女子ツアーでのみ採用されている「オンコート・コーチング」とは? 写真はコーチから助言を受けるアナ・イバノビッチ 【写真:ロイター/アフロ】

 女子のツアー大会では「オンコート・コーチング」を取り入れているのをご存じでしょうか。これは、チェンジエンドやセット間にコーチのアドバイスを受けられるというもの。グランドスラムや男子ツアーでは採用されていませんが、とても面白い試みだと思います。選手は事前にコーチの名前を申請しておき、呼びたいときはチェンジエンド時に主審に申し出て、主審のアナウンスによってコーチがコートに入ります。呼ぶことができるのは一人に限られ、ダブルスでも一人です。

 いつ呼ぶかは基本的に選手の判断ですが、アイコンタクトでコーチが「今、話をしたい」と意思を伝えたり、特に合図をしなくても、あうんの呼吸で呼ばれることも多いはずです。

 導入のときには選手の間でも賛否両論ありました。「テニスは試合が始まったら一切、周囲のアドバイスを受けられないから面白いんだ」という声も少なからずありました。それでも、オンコート・コーチングが試合の流れを変えるターニングポイントになるなど、戦術的な面白味が増すことから、今ではすっかり定着しています。

 エンターテインメント性という面も見逃せません。「ここでコーチはどんなことを言うんだろう」とか、「アドバイスでどう変わるんだろう」というのは観戦者にとって興味深いところです。しかも、試合がテレビなどで放映される場合はコーチがマイクをつけるので、視聴者もやりとりを聞くことができます。これは画期的なルールですね。私は導入に賛成でしたし、実際、このルールをうまく活用していたと思います。

時には言い合いになることも……

 ただ、コーチングが良い方向に働くとは限らず、時々けんかのようになって終わるパターンも見られます。そのまま放送されては差し障りがあるんじゃないかというくらい激しく言い合ったり……。

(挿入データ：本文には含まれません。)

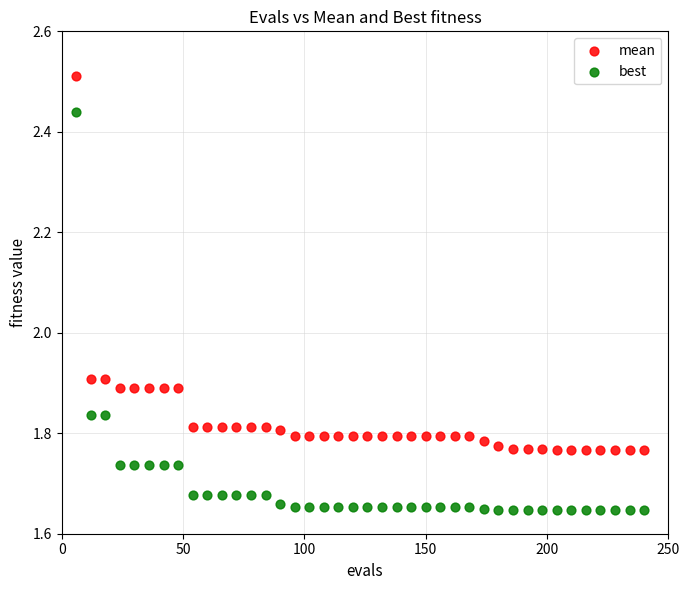

Across all data points, what is the range of Y values (max minus min)?

0.9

 自分でも経験がありますが、選手はこう見ているけれど、外から冷静に見ているコーチは全然違う見方をしている、ということはしばしば起こります。お互いの言い分がぶつかって時間が過ぎてしまうこともあり得ます。もちろん、選手もコーチも本気でやっているからこそ起こることです。選手の激しさが浮き彫りになるシーンではありますね。

 もちろん、やることが全部うまくいかなかったり、どうしたらいいのか分からなくなっていた選手が、冷静にアドバイスを聞き入れて、そこから流れがガラッと変わる、ということもあります。そういうのは見ていて面白いですね。

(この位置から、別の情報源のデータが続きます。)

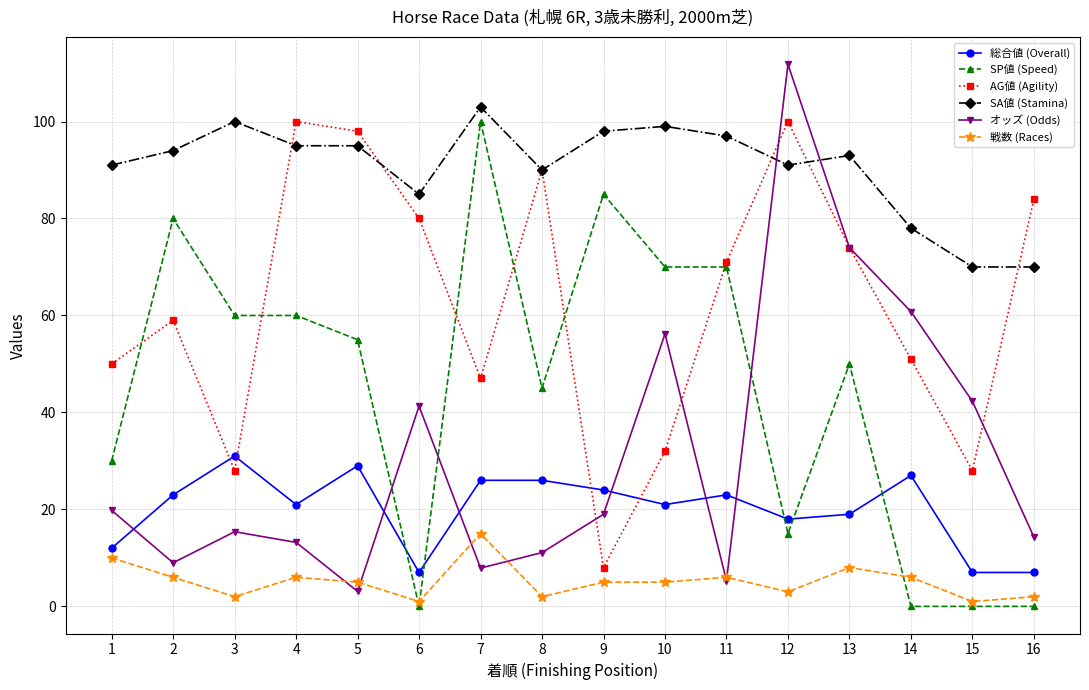

What is the sum of all SA値 (Stamina) values?

1449.0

 チェンジエンドのインターバルは90秒。だからこそ、普段からしっかりしたコミュニケーションが取れていないと意志がうまく通いません。「うんうん」と選手が納得しているのを見ると、彼女たちはチームとしてうまくいっているんだろうな、と想像できます。

 プレーがうまくいかない時だからこそコーチが呼ばれるわけで、選手はその客観的な意見にいかに冷静に耳を傾けられるかです。必要としているから呼んだはずなのに、「分かっているわよ」「もう、やっているわよ」と感情的になってしまうと、せっかくのコーチングなのに何も生まれません。選手には精神的な成熟も求められるでしょう。ただ、自分の経験でも、そういう態度になってしまうことが何度かありました。良いときはアドバイスを聞き入れて、それをうまく消化して、次のプレーに生かせるのですが……。

 テレビなどで見ていても「あ、コーチとぶつかっているのかな」というのが見てとれます。コーチには選手が見えていないものも確かに見えることがあるのですが、もがいている選手には、なかなか素直に受け入れることができないのです。選手もロボットではなく一人の人間なので、感情のアップダウンも当然あって、それが弱さとなって、しばしばオンコート・コーチングの場面であらわになるように思います。

タイミングよく使うことが重要

 コーチをいつ呼ぶか、というタイミングも一つの駆け引きです。早めに呼んでうまく流れをつかむこともあれば、コーチのアドバイスで修正したのに、それにまた相手が対応してきて再び流れが変わることもあるでしょう。見ていて「こんなにうまくいかないのだから呼べばいいのに」と思うことも時々ありますね(笑)。

 試合は長いので、良いときばかりではないですし、どうやってもうまくいかない場面、自分が試される場面が必ず出てきます。ときには感情が爆発しそうになることもあるでしょう。そこを、オンコート・コーチングも使いながらどう乗り越えるか、状況を変えられるか――そういうところにも、観戦の面白さがあると思います。